The official purpose of the GOP state convention in Buffalo on Friday is nominating attorney Wendy Long to oppose Sen. Charles E. Schumer in November.
But the name that will dominate conversations in every corner of the Marriott HarborCenter Hotel is Donald J. Trump.
As Trump’s snowballing presidential candidacy consumes state and national Republicans, it is also spawning a layer of internal intrigue expected to spread across the state convention. Though no official endorsement of their fellow New Yorker is expected Friday, Trump supporters may very well find a way to formally or informally convert more faithful.
Insiders say anything can happen.
“We see this as an opportunity for more county chairs and committeemen to get on the bus,” said Carl P. Paladino of Buffalo, the 2010 GOP candidate for governor eyeing another run in 2018.
That sentiment received a major boost Thursday when the convention’s host chairman – Nicholas A. Langworthy of Erie County – became the second major county leader to back Trump, joining Thomas V. Dadey Jr. of Onondaga County. Though he had been inching toward a Trump endorsement for weeks following his earlier support for the aborted candidacy of Wisconsin Gov. Scott Walker, Langworthy seized on Mitt Romney’s denunciation of Trump earlier in the day to summon reporters to GOP Headquarters and make his announcement.
Calling Romney a “has been,” “a failed candidate,” and “a joke,” Langworthy accused him of maneuvering to become this year’s nominee.
“I think Mitt Romney is way overestimating his ability to influence the presidential selection process,” Langworthy said. “People don’t care what a has been politician like Mitt Romney has to say about this race.”

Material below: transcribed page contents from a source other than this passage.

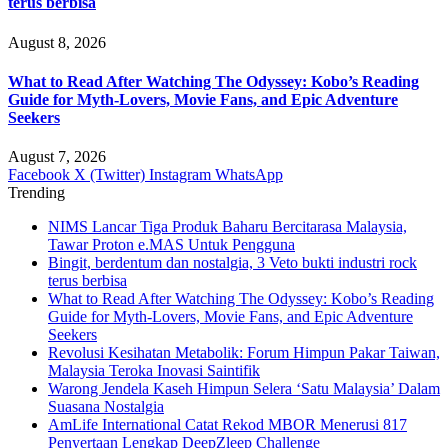
terus berbisa
August 8, 2026
What to Read After Watching The Odyssey: Kobo’s Reading
Guide for Myth-Lovers, Movie Fans, and Epic Adventure
Seekers
August 7, 2026
Facebook
X (Twitter)
Instagram
WhatsApp
Trending
NIMS Lancar Tiga Produk Baharu Bercitarasa Malaysia,
Tawar Proton e.MAS Untuk Pengguna
Bingit, berdentum dan nostalgia, 3 Veto bukti industri rock
terus berbisa
What to Read After Watching The Odyssey: Kobo’s Reading
Guide for Myth-Lovers, Movie Fans, and Epic Adventure
Seekers
Revolusi Kesihatan Metabolik: Forum Himpun Pakar Taiwan,
Malaysia Teroka Inovasi Saintifik
Warong Jendela Kaseh Himpun Selera ‘Satu Malaysia’ Dalam
Suasana Nostalgia
AmLife International Catat Rekod MBOR Menerusi 817
Penyertaan Lengkap DeepZleep Challenge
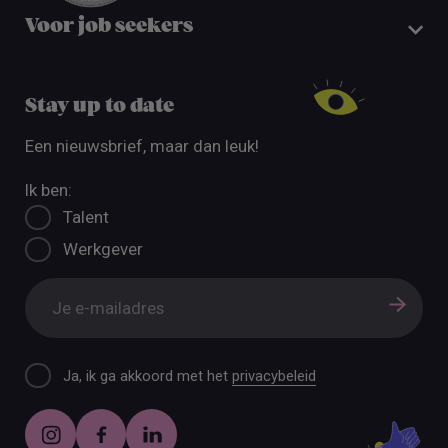
Voor job seekers
Stay up to date
Een nieuwsbrief, maar dan leuk!
Ik ben:
Talent
Werkgever
Ja, ik ga akkoord met het
privacybeleid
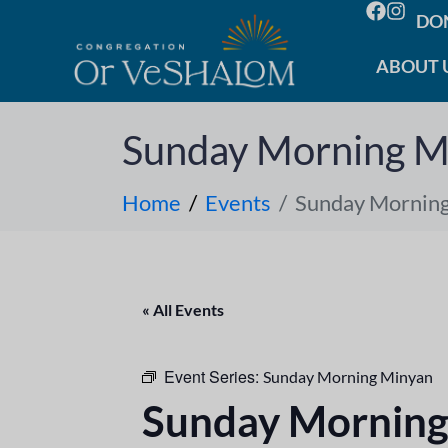
DO
ABOUT 
Sunday Morning M
Home
Events
Sunday Mornin
« All Events
Event Series:
Sunday Morning Minyan
Sunday Morning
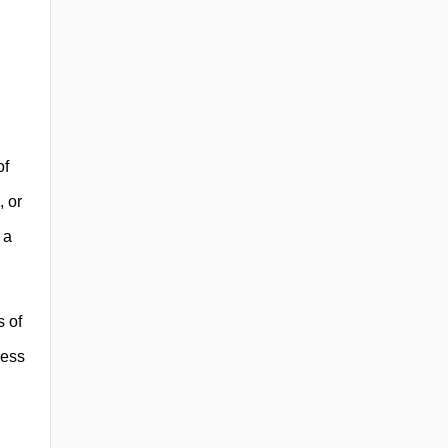
of
, or
 a
s of
ress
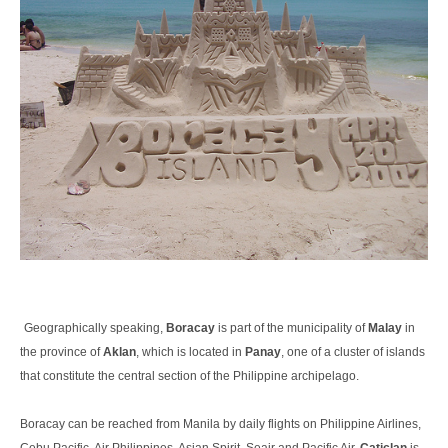
Geographically speaking,
Boracay
is part of the municipality of
Malay
in
the province of
Aklan
, which is located in
Panay
, one of a cluster of islands
that constitute the central section of the Philippine archipelago.
Boracay can be reached from Manila by daily flights on Philippine Airlines,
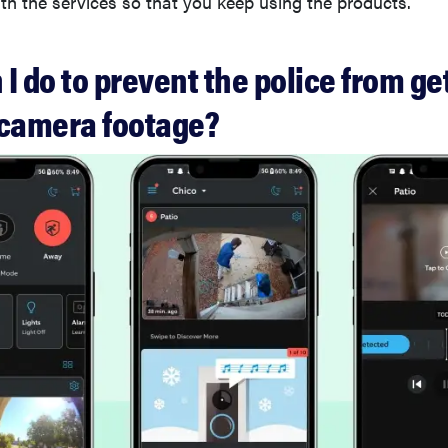
ith the services so that you keep using the products.
I do to prevent the police from ge
 camera footage?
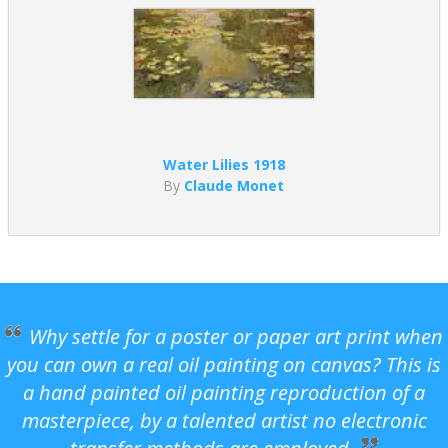
Water Lilies 1918
By
Claude Monet
Why settle for a poster or paper art print when
you can own a real oil painting on canvas? This is
a hand painted oil painting reproduction of a
masterpiece, by a talented artist no electronic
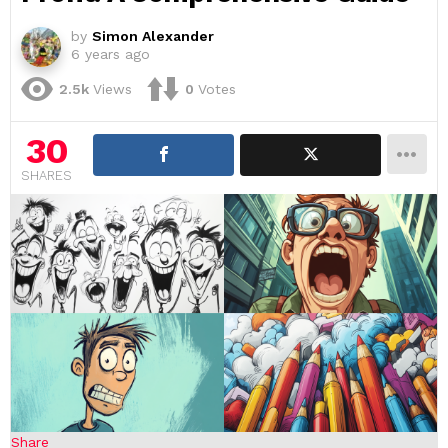
by
Simon Alexander
6 years ago
2.5k
Views
0
Votes
30
SHARES
Share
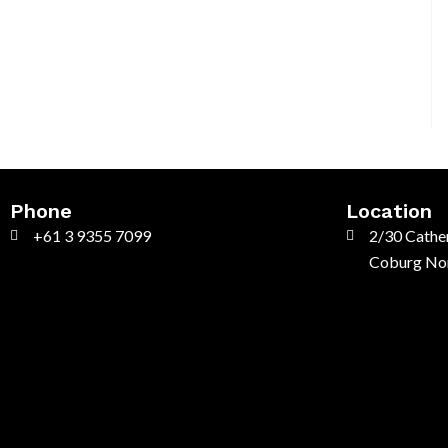
Phone
Location
+61 3 9355 7099
2/30 Cather
Coburg Nor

Just hours after the former Massachusetts governor denounced Trump as a “phony” and a “fraud,” Langworthy told reporters Romney was playing into the hands of Trump supporters rebelling against establishment types and insiders angling to thwart the will of primary voters.
“They are as angry as they ever have been about the ‘establishment’ of their party,” Langworthy said of GOP voters. “This is not some cabal that is going to make a decision to throw whoever is the nominee overboard.”
He also said he believes Romney may be angling to promote his own 2016 candidacy after being scared off by Jeb Bush early in the process.
“This really gratuitous, and fairly unprecedented for the former nominee … to go on a tirade for the prospective nominee,” he said. “It’s absolutely ridiculous.”
The GOP state convention will feature speeches, which could allow those on the podium to pepper their remarks with plugs for Trump – the only presidential candidate that seems to be resonating with the party officials gathering in Buffalo.
The conclave is also expected to feature at least five potential candidates for governor in 2018 who are already making the rounds. All will be allotted five minutes for speeches aiming to introduce themselves to party officials.
They include Paladino; Rep. Chris Gibson of the Hudson Valley, a decorated Iraq War veteran; businessman Harry Wilson, the GOP candidate for comptroller in 2010; former Pataki administration official John Cahill, the 2014 candidate for attorney general; and Dutchess County Executive Marcus Molinaro.